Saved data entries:
==============================

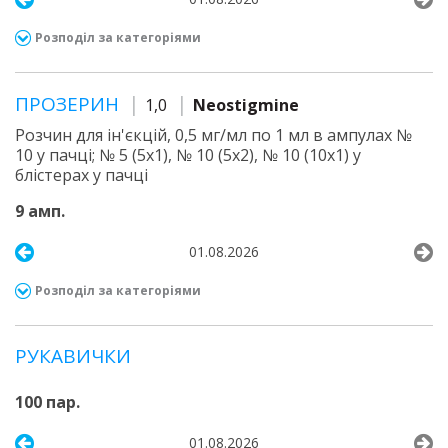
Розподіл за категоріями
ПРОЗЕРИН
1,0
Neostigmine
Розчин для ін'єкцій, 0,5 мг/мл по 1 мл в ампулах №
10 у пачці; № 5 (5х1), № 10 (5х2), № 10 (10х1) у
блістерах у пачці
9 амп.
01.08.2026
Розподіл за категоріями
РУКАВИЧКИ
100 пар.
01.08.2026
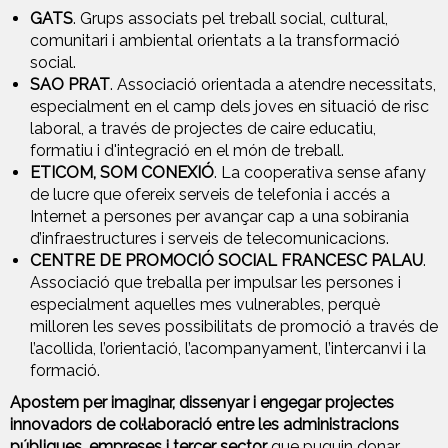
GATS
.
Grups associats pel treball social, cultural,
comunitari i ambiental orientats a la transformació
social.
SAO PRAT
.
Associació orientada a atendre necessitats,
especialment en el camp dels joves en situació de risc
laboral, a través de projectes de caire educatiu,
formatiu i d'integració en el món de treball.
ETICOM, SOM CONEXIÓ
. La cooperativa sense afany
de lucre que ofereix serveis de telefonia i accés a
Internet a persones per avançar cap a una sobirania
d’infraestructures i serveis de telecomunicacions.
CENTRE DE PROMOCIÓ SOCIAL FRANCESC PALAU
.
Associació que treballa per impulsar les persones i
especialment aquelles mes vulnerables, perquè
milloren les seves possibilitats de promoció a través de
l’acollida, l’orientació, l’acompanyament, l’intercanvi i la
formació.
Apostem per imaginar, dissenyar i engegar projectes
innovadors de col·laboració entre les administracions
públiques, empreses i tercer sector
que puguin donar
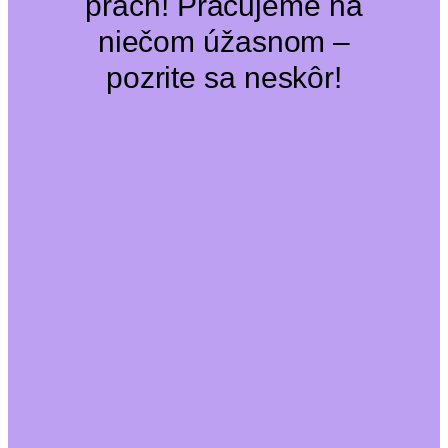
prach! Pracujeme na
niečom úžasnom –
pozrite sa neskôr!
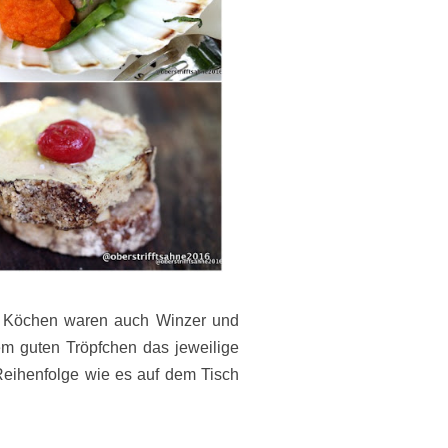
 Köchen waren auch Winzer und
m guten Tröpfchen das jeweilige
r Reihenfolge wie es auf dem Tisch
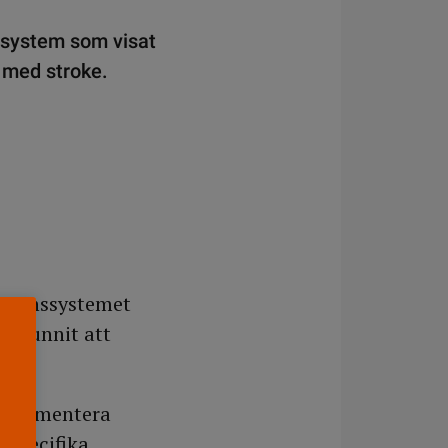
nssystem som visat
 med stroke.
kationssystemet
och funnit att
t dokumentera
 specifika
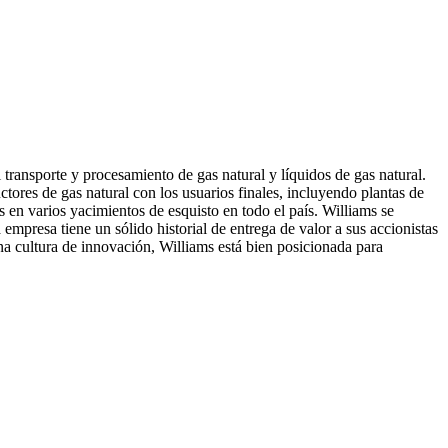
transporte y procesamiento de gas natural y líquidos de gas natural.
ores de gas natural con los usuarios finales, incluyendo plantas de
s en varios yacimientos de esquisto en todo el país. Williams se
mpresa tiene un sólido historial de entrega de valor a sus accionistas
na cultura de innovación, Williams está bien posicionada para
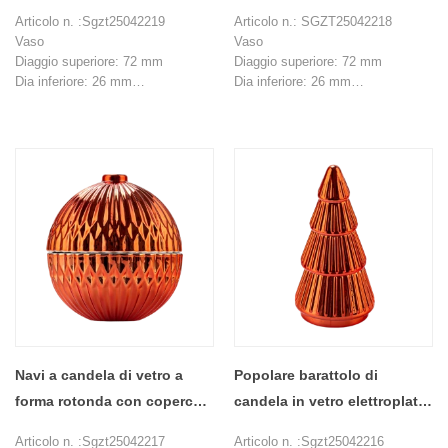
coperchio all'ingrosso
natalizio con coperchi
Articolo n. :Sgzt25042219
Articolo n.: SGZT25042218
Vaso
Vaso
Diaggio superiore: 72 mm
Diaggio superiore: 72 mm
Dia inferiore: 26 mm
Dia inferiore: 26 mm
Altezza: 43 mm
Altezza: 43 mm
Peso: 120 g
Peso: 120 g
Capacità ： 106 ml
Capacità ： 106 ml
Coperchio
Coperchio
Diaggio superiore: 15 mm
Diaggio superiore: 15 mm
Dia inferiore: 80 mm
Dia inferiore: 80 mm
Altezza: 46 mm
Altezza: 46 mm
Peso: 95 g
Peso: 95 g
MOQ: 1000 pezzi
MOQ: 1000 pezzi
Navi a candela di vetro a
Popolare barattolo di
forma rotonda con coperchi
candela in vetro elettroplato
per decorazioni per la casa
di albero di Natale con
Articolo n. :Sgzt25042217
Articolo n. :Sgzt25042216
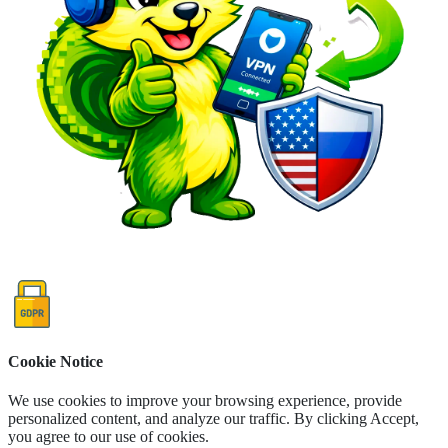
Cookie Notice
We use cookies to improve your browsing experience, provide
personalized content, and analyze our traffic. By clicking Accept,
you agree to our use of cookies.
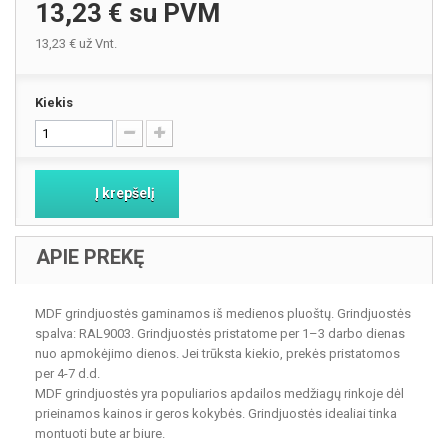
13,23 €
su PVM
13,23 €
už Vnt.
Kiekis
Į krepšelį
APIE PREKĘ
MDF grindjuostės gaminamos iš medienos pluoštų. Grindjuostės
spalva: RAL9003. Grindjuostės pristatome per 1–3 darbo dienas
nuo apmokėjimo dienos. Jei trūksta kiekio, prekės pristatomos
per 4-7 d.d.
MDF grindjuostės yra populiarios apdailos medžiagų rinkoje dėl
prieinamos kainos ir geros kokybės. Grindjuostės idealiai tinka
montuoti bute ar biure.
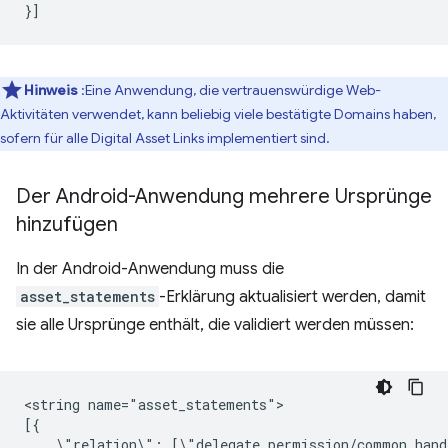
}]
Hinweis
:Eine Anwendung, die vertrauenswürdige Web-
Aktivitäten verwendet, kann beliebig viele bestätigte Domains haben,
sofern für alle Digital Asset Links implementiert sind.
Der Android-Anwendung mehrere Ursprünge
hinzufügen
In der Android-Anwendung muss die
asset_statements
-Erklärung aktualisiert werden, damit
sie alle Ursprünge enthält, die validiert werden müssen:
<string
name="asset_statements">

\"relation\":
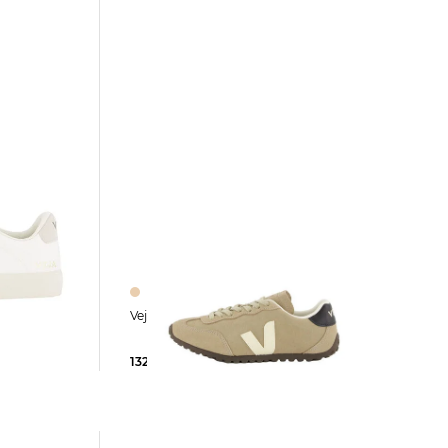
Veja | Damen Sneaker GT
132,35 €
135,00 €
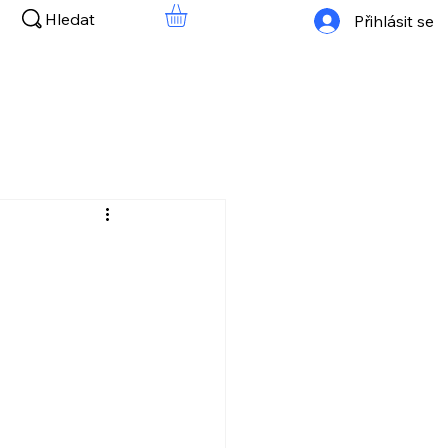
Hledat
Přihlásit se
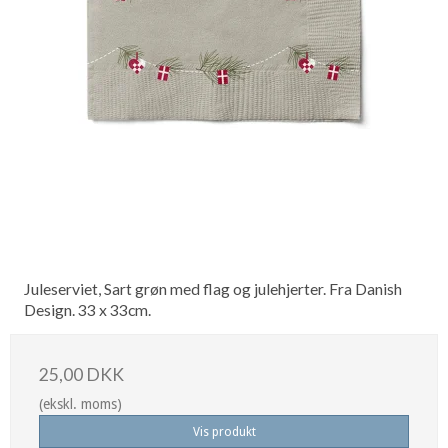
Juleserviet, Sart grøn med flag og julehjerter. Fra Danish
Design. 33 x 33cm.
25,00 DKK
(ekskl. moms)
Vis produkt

==============================

*WHAT YOU ARE ASKED TO DO*. The response should repeat each record precisely and contain no pictures.

*WRITTEN RESPONSE*.
Розподіл за категоріями
ПРОЗЕРИН
1,0
Neostigmine
Розчин для ін'єкцій, 0,5 мг/мл по 1 мл в ампулах №
10 у пачці; № 5 (5х1), № 10 (5х2), № 10 (10х1) у
блістерах у пачці
9 амп.
01.08.2026
Розподіл за категоріями
РУКАВИЧКИ
100 пар.
01.08.2026
GATS
.
Grups associats pel treball social, cultural,
comunitari i ambiental orientats a la transformació
social.
SAO PRAT
.
Associació orientada a atendre necessitats,
especialment en el camp dels joves en situació de risc
laboral, a través de projectes de caire educatiu,
formatiu i d'integració en el món de treball.
ETICOM, SOM CONEXIÓ
. La cooperativa sense afany
de lucre que ofereix serveis de telefonia i accés a
Internet a persones per avançar cap a una sobirania
d’infraestructures i serveis de telecomunicacions.
CENTRE DE PROMOCIÓ SOCIAL FRANCESC PALAU
.
Associació que treballa per impulsar les persones i
especialment aquelles mes vulnerables, perquè
milloren les seves possibilitats de promoció a través de
l’acollida, l’orientació, l’acompanyament, l’intercanvi i la
formació.
Apostem per imaginar, dissenyar i engegar projectes
innovadors de col·laboració entre les administracions
públiques, empreses i tercer sector
que puguin donar
prach! Pracujeme na
niečom úžasnom –
pozrite sa neskôr!
 Köchen waren auch Winzer und
m guten Tröpfchen das jeweilige
r Reihenfolge wie es auf dem Tisch
nssystem som visat
 med stroke.
kationssystemet
och funnit att
t dokumentera
 specifika
transporte y procesamiento de gas natural y líquidos de gas natural.
ores de gas natural con los usuarios finales, incluyendo plantas de
s en varios yacimientos de esquisto en todo el país. Williams se
mpresa tiene un sólido historial de entrega de valor a sus accionistas
na cultura de innovación, Williams está bien posicionada para
coperchio all'ingrosso
natalizio con coperchi
Articolo n. :Sgzt25042219
Articolo n.: SGZT25042218
Vaso
Vaso
Diaggio superiore: 72 mm
Diaggio superiore: 72 mm
Dia inferiore: 26 mm
Dia inferiore: 26 mm
Altezza: 43 mm
Altezza: 43 mm
Peso: 120 g
Peso: 120 g
Capacità ： 106 ml
Capacità ： 106 ml
Coperchio
Coperchio
Diaggio superiore: 15 mm
Diaggio superiore: 15 mm
Dia inferiore: 80 mm
Dia inferiore: 80 mm
Altezza: 46 mm
Altezza: 46 mm
Peso: 95 g
Peso: 95 g
MOQ: 1000 pezzi
MOQ: 1000 pezzi
Navi a candela di vetro a
Popolare barattolo di
forma rotonda con coperchi
candela in vetro elettroplato
per decorazioni per la casa
di albero di Natale con
Articolo n. :Sgzt25042217
Articolo n. :Sgzt25042216
Cookie Notice
We use cookies to improve your browsing experience, provide
personalized content, and analyze our traffic. By clicking Accept,
you agree to our use of cookies.
13,23 €
su PVM
13,23 €
už Vnt.
Kiekis
Į krepšelį
APIE PREKĘ
MDF grindjuostės gaminamos iš medienos pluoštų. Grindjuostės
spalva: RAL9003. Grindjuostės pristatome per 1–3 darbo dienas
nuo apmokėjimo dienos. Jei trūksta kiekio, prekės pristatomos
per 4-7 d.d.
MDF grindjuostės yra populiarios apdailos medžiagų rinkoje dėl
prieinamos kainos ir geros kokybės. Grindjuostės idealiai tinka
montuoti bute ar biure.
}]
Hinweis
:Eine Anwendung, die vertrauenswürdige Web-
Aktivitäten verwendet, kann beliebig viele bestätigte Domains haben,
sofern für alle Digital Asset Links implementiert sind.
Der Android-Anwendung mehrere Ursprünge
hinzufügen
In der Android-Anwendung muss die
asset_statements
-Erklärung aktualisiert werden, damit
sie alle Ursprünge enthält, die validiert werden müssen:
<string
name="asset_statements">

\"relation\":
Veja | Damen Sneaker GT
132,35 €
135,00 €
Hledat
Přihlásit se
Juleserviet, Sart grøn med flag og julehjerter. Fra Danish
Design. 33 x 33cm.
25,00 DKK
(ekskl. moms)
Vis produkt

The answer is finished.